**Opdracht**
Beantwoord aan de hand van de tekst over democratie deze vragen:
(a) Welke drie zaken kunnen oplossingsmodellen volgens de tekst bijvoorbeeld bevorderen?
(b) Volgens wie is de politiek in kleine landen wereldwijd opmerkelijk vergelijkbaar?
(c) Hoe kunnen kleine staten in de praktijk functioneren?

**Gegeven tekst**
+++

Verder moeten ze zorgen voor een veilig  klimaat  waarbij de leden hun mening vrijuit mogen geven waardoor er assertief gedrag bevorderd wordt. Het kritisch denken wordt op  deze  manier  gestimuleerd  en  de  leden worden in de gelegenheid  gesteld om hun eigen mening  te geven om die vervolgens te onderbouwen. Zij  moeten  zich  leren uiten volgens de normen en waarden die voor de maatschappij gangbaar en  acceptabel  zijn. In  collectief verband kan er samen gezocht wordt naar  oplossingsmodellen ter bevordering van bijvoorbeeld  de  verdraagzaamheid, saamhorigheid en wederzijds  begrip. Dan pas  kan  men spreken van daadwerkelijke democratie en onafhankelijkheid.
 
De politiek in kleine landen is volgens Wouter P. Veenendaal (2013;  Democracy in microstates: why smallness  does  not  produce a democratic political system) ondanks de vele verschillen wereldwijd opmerkelijk vergelijkbaar.  Hij  meent dat de meeste  politiek face-to-face, of telefonisch niveau of middels social media (denk ook aan whatsapp), plaatsvindt dus compleet buiten  de  formele structuren  om. Dit  betekent dat kleine  staten  in de praktijk opmerkelijk autoritair kunnen  functioneren.

+++

**Gegevens**

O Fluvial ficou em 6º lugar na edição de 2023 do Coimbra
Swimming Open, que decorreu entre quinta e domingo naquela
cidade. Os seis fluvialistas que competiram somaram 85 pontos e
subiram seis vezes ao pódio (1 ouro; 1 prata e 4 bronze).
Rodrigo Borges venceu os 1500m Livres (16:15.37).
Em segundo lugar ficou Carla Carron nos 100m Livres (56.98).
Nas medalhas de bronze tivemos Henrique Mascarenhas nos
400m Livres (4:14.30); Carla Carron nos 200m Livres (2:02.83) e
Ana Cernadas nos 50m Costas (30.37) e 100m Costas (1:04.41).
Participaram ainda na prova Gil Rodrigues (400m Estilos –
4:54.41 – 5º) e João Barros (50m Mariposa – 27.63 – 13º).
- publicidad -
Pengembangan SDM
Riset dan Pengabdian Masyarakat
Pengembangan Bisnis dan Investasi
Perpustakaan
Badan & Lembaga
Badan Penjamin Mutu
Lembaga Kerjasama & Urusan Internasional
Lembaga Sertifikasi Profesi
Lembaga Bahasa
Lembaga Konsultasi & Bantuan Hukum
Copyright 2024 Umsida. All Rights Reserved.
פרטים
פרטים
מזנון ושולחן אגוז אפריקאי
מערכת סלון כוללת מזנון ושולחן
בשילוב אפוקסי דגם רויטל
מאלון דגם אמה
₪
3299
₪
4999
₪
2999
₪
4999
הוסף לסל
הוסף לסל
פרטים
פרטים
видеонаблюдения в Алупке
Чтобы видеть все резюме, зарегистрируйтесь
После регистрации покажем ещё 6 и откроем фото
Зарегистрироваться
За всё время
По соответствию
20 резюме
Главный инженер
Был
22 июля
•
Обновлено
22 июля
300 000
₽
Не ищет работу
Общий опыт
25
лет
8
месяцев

+++

**Antwoord hieronder**
(a) De verdraagzaamheid, de saamhorigheid en het wederzijds begrip.
(b) Volgens Wouter P. Veenendaal.
(c) Opmerkelijk autoritair.